Its called seasons changing, we have 4 of them, get used to it because they will always change.


----------



## Dishka8643 (Nov 10, 2011)

There's no such thing as bad weather, only unsuitable clothing.


----------



## hobogestapo (Nov 10, 2011)

soundpath said:


> There's no such thing as bad weather, only unsuitable clothing.


what you said


----------



## christianarchy (Nov 10, 2011)

its cold because we're destroying the planet, dude.


----------



## EphemeralStick (Nov 10, 2011)

just try to get your hands on some of them thermals. long johns are the greatest idea ever. even if you don't have them specifically double up on your clothes. over in chicago area its been cold and rainy. miserable weather, miserable indeed.


----------



## bryanpaul (Nov 10, 2011)

IT'S COLD IN NOVEMBER? .........SHIT IS GETTING NUTS....ALL THE TREES ARE TURNING BROWN AND ORANGE AND RED!!!!...WTF?...i guess nelco was right


----------



## Earth (Nov 11, 2011)

You can't go by what's happening in one area or region, you have to go by gobal climate as a whole.
It's still super mild here in CT, which is very unusual for this time of year.

We're having yet another year of interesting weather patterns, I forget what it's called - La Nina or something - but it's all about the way the jet streams a runnin...

Here's some good food for thought: http://www.hpc.ncep.noaa.gov/discussions/hpcdiscussions.php?disc=pmdspd


----------



## whaleofashrimp (Nov 13, 2011)

actually destroying the planet is the cure or cold weather..climate change yo..anyway desserts get REAL fucking cold


----------



## CrisM (Nov 13, 2011)

I heard the cold weather is a result from a storm from Alaska moving, not entirely sure how true it is. There's not a whole lot of information on it that I could find.
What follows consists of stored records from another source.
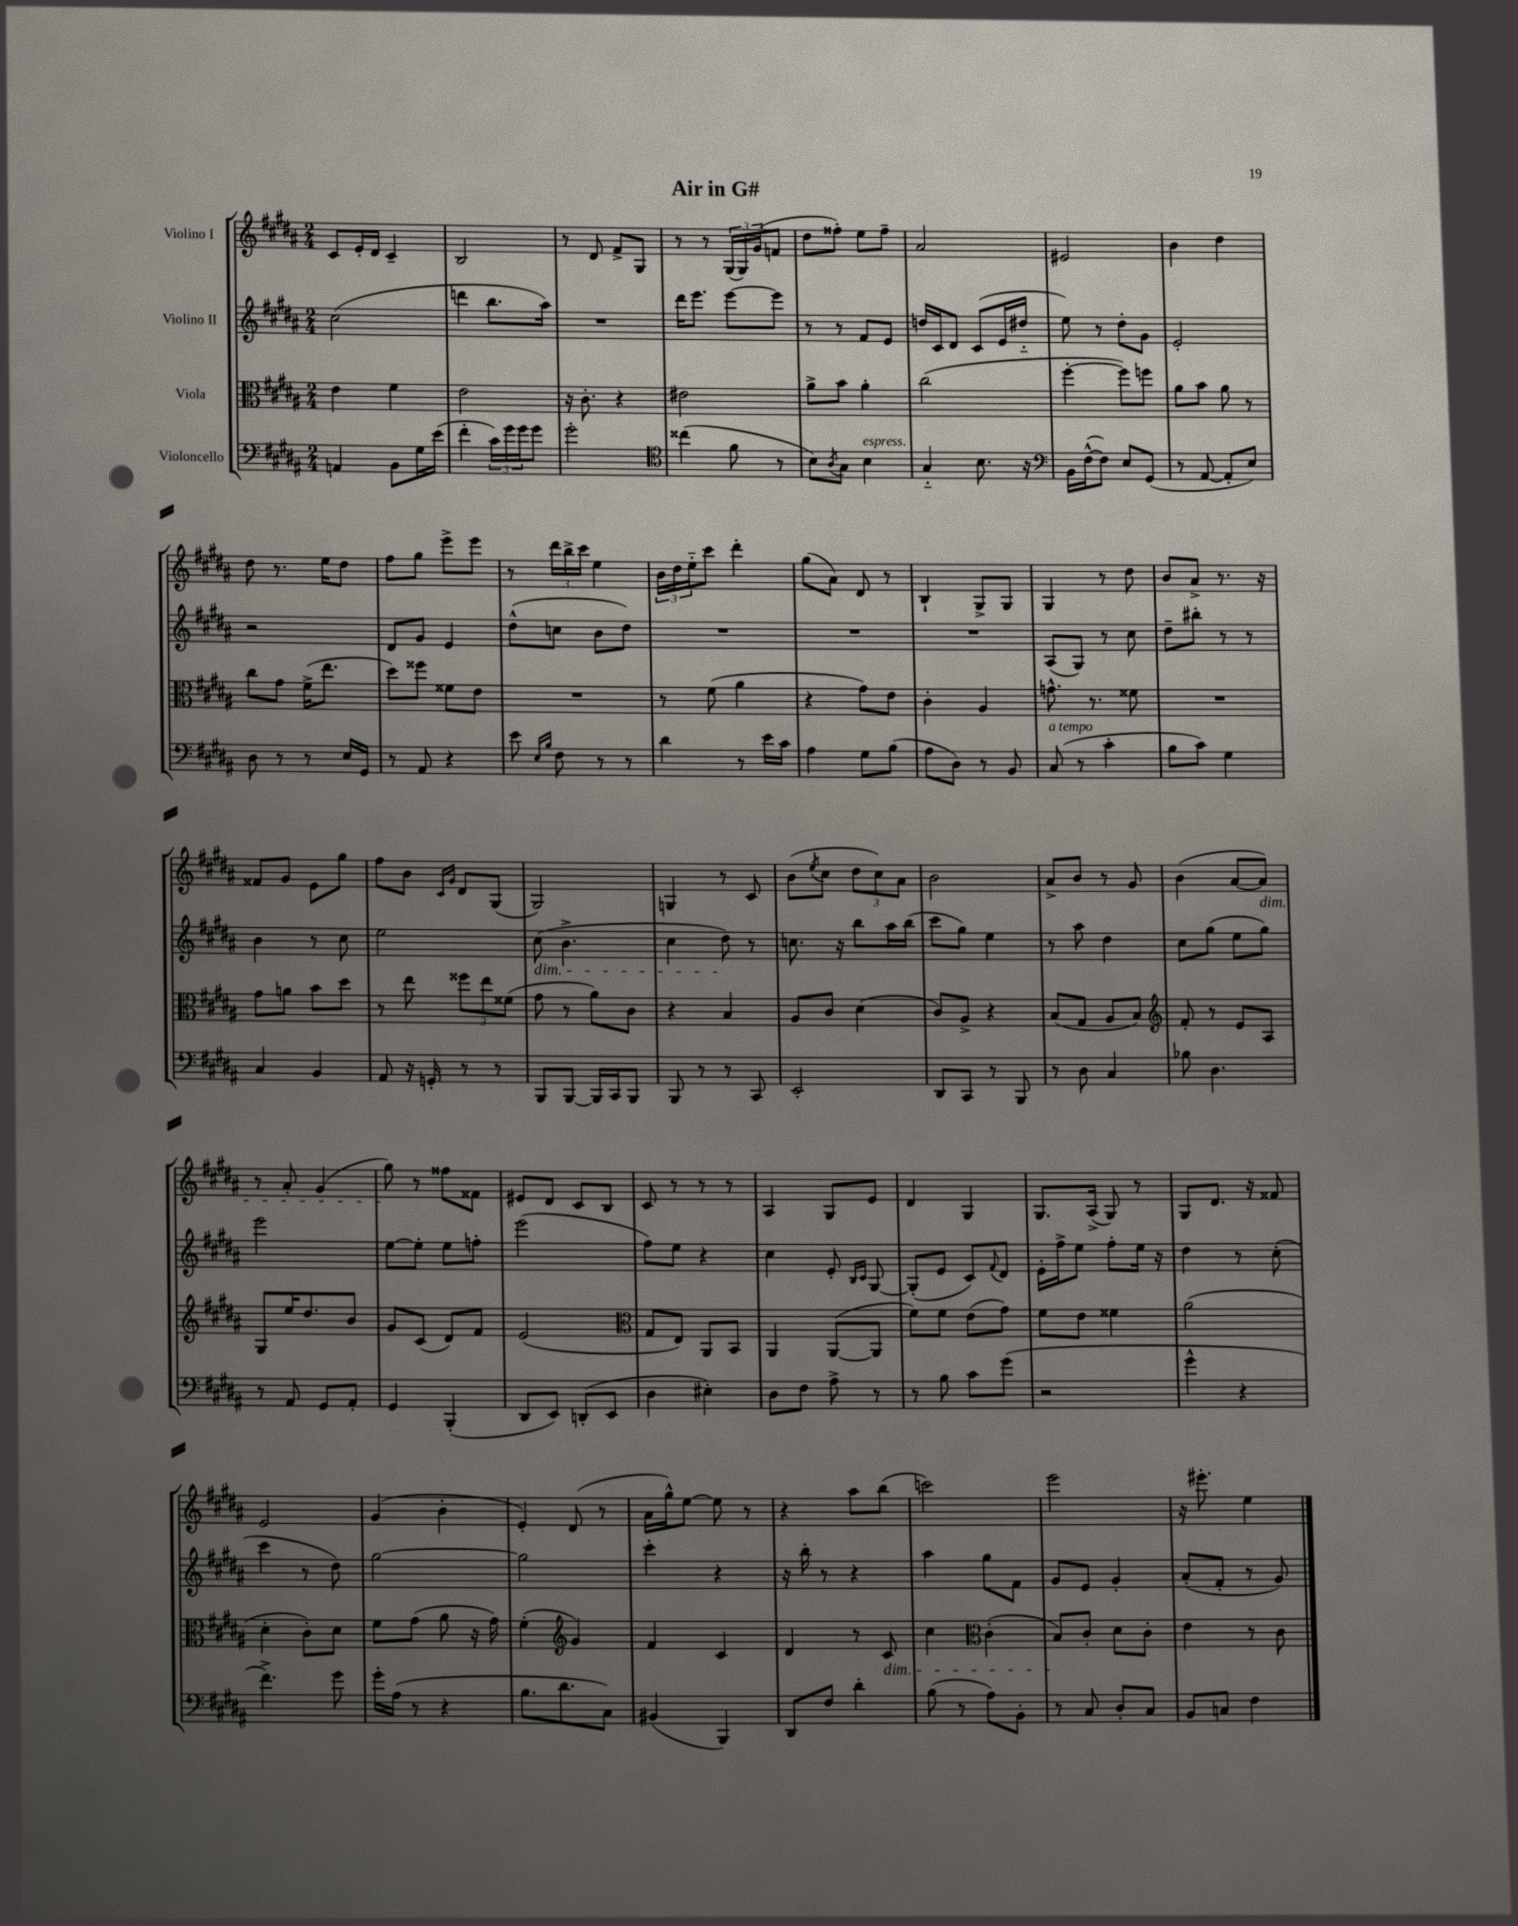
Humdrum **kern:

**kern	**kern	**kern	**kern
*staff4	*staff3	*staff2	*staff1
*clefF4	*clefC3	*clefG2	*clefG2
*k[f#c#g#d#a#]	*k[f#c#g#d#a#]	*k[f#c#g#d#a#]	*k[f#c#g#d#a#]
*M2/4	*M2/4	*M2/4	*M2/4
4AA	4e	(2cc#	8c#
.	.	.	16e'
.	.	.	16d#
8BB	4f#	.	4c#~
16G#	.	.	.
(16e	.	.	.
=	=	=	=
4f#'	2e	4ddd	2B
24c#)	.	8.bb	.
24g#	.	.	.
24g#	.	.	.
8g#	.	.	.
.	.	16aa#)	.
=	=	=	=
2g#'	16r	2r	8r
.	8.c#'	.	.
.	.	.	8d#
.	4r	.	8f#^
.	.	.	8G#
=	=	=	=
*clefC4	*	*	*
(4cc##	2e#	16ddd#	8r
.	.	8.eee	.
.	.	.	8r
8f#	.	[8eee	(24G#
.	.	.	24G#)
.	.	.	(24g#
8r	.	8eee]	8f
=	=	=	=
8B)	8a#^	8r	8dd#
8qA#	.	.	.
8G#	8b	8r	8ff##')
4B	4a#'	8f#	8ee
.	.	8e	8ff##~
=	=	=	=
4G#'~	(2cc#	16dd	2a#
.	.	16c#	.
.	.	8d#	.
8.B	.	(8c#	.
.	.	16e	.
16r	.	16dd#'~	.
=	=	=	=
*clefF4	*	*	*
16BB	[4ff#'	8ee)	2e#
([16F#^^	.	.	.
8F#])	.	8r	.
8E	8ff#])	8dd#'	.
(8GG#	8ff	8g#	.
=	=	=	=
8r	8a#	2e'	4b
[8AA#	8b	.	.
8AA#']	8a#	.	4dd#
8E)	8r	.	.
=	=	=	=
8D#	8cc#	2r	8dd#
8r	8g#	.	8.r
8r	(16f#^	.	.
.	8.ee	.	16ee
16E	.	.	8dd#
16GG#	.	.	.
=	=	=	=
8r	8dd#)	8d#	8ff#
8AA#	8ff##	8g#	8gg#
4r	8f##	4e	8eee^
.	8e	.	8eee
=	=	=	=
8e	2r	(8dd#^^	8r
16qqE	.	.	.
16qqB	.	.	.
8F#	.	8cc	24ddd#
.	.	.	24bb^
.	.	.	24ccc#
8r	.	8b	4ee
8r	.	8dd#)	.
=	=	=	=
4d#	8r	2r	24b
.	.	.	24dd#
.	.	.	24ee'~
.	(8f#	.	8ccc#
8r	4a#	.	4ddd#'
16e	.	.	.
16c#	.	.	.
=	=	=	=
4A#	4r	2r	(8gg#
.	.	.	8a#)
8G#	8g#)	.	8d#
(8B	8e	.	8r
=	=	=	=
8A#	4c#'	2r	4B`
8D#)	.	.	.
8r	4A#	.	8G#^
8BB	.	.	8G#
=	=	=	=
(8C#	8.g^^	(8A#	4G#
8r	.	8G#)	.
.	8.r	.	.
4c#'	.	8r	8r
.	8f##	8cc#	8dd#
=	=	=	=
8B	2r	8dd#~	8b
8c#)	.	8bb#'	8a#^
4G#	.	8r	8.r
.	.	8r	.
.	.	.	16r
=	=	=	=
4C#	8g#	4b	8f##
.	8a	.	8g#
4BB	8b	8r	8e
.	8dd#	8cc#	8gg#
=	=	=	=
8AA#	8r	2ee	8ff#
16r	8ee	.	8b
16GG'	.	.	.
.	.	.	16qqc#
.	.	.	16qqg#
8r	12ff##	.	8d#
.	12ee	.	.
8r	.	.	(8G#
.	(12f##	.	.
=	=	=	=
8BBB	8g#	(8cc#	2G#)
[8BBB	8r	4.b^	.
16BBB]	8a#)	.	.
16CC#	.	.	.
8BBB	8c#	.	.
=	=	=	=
8BBB	4r	4cc#	4G
8r	.	.	.
8r	4B	8dd#)	8r
8CC#	.	8r	8c#
=	=	=	=
2EE'	8A#	8.cc	(8b
.	.	.	8qee
.	8c#	.	8cc#
.	.	16r	.
.	(4d#	8bb	12dd#
.	.	.	12cc#)
.	.	16aa#	.
.	.	.	12a#
.	.	(16bb	.
=	=	=	=
8DD#	8c#)	8ccc#	2b
8CC#	8A#^	8gg#)	.
8r	4r	4ee	.
8BBB	.	.	.
=	=	=	=
8r	(8B	8r	8a#^
8D#	8G#	8aa#	8b
4C#	8A#	4dd#	8r
.	8B)	.	8g#
=	=	=	=
*	*clefG2	*	*
8B-	8f#'	8cc#	(4b
4.D#	8r	(8gg#	.
.	8e	8ee	[8a#
.	8A#	8gg#)	8a#])
=	=	=	=
8r	8G#	2eee	8r
8AA#	16ee	.	8a#'
.	8.dd#	.	.
8GG#	.	.	(4g#
8AA#'	8b	.	.
=	=	=	=
4GG#	8g#	[8ee	8gg#)
.	(8c#	8ee']	8r
(4BBB'	8d#)	8ee	8ff##
.	8f#	8ff'	8f##
=	=	=	=
8DD#	(2e	(2eee	8e#
8EE)	.	.	8d#
(8DD'	.	.	8c#
8EE	.	.	8B
=	=	=	=
*	*clefC3	*	*
4D#	8G#	8ff#)	8c#
.	8E)	8ee	8r
4E#')	8AA#	4r	8r
.	8BB	.	8r
=	=	=	=
8D#	4AA#	4cc#	4A#
8F#	.	.	.
8A#^	([8AA#	8e'	8G#
.	.	16qqB	.
.	.	16qqc#	.
8r	8AA#]	[8G#	8e
=	=	=	=
8r	8f#)	(8G#']	4d#
8B	8f#	8e	.
8c#	(8e	8c#)	4G#
.	.	8qqf#	.
(8g#	8g#)	8d#	.
=	=	=	=
2r	8f#	16e'	8.G#
.	.	16ff#^	.
.	8e	8ee	.
.	.	.	(16A#^
.	4f##	8ff#'	8G#)
.	.	16ee	8r
.	.	16r	.
=	=	=	=
4g#^^	(2a#	4dd#	8G#
.	.	.	8.d#
4r	.	8r	.
.	.	.	16r
.	.	(8cc#'	8f##
=	=	=	=
4.f#^)	4d#'	4ccc#	2e
.	8c#')	8r	.
8g#	8d#	8dd#)	.
=	=	=	=
16g#'	8f#	[2gg#	(4g#
(16A#	.	.	.
8r	(8g#	.	.
4r	8a#	.	4b'
.	16r	.	.
.	16g#)	.	.
=	=	=	=
8.B	(4f#'	2gg#]	4e')
8.d#	.	.	.
*	*clefG2	*	*
.	4g#)	.	(8d#
8C#)	.	.	8r
=	=	=	=
(4BB#	4f#	4ccc#'	16a#
.	.	.	16gg#^^)
.	.	.	[8ee
4BBB)	4c#	4r	8ee]
.	.	.	8r
=	=	=	=
8DD#	4d#	16r	4r
.	.	16bb'	.
8F#	.	8r	.
4d#'	8r	4r	8aa#
.	8c#	.	(8bb
=	=	=	=
(8B	4cc#	4aa#	2ccc)
8r	.	.	.
*	*clefC3	*	*
8A#)	(4c#'	8gg#	.
8BB'	.	8f#	.
=	=	=	=
8r	8B)	8g#	2eee
8C#	8c#'	8e	.
8D#'	8d#	4g#'	.
8C#	8c#'	.	.
=	=	=	=
8BB	4e	(8a#'	16r
.	.	.	8.eee#'
8C	.	8f#'	.
4F#	8r	8r	4ee
.	8c#	8g#)	.
==	==	==	==
*-	*-	*-	*-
I don't think it's the result of the cold weather in the south though - but could be.


----------



## bicycle (Nov 13, 2011)

climate change motherfuckers!


----------



## hobogestapo (Nov 13, 2011)

what are you talking about its 70 degrees here in the south right now


----------



## Deleted member 2626 (Nov 30, 2011)

what a bitch try and change mother nature nowwww


----------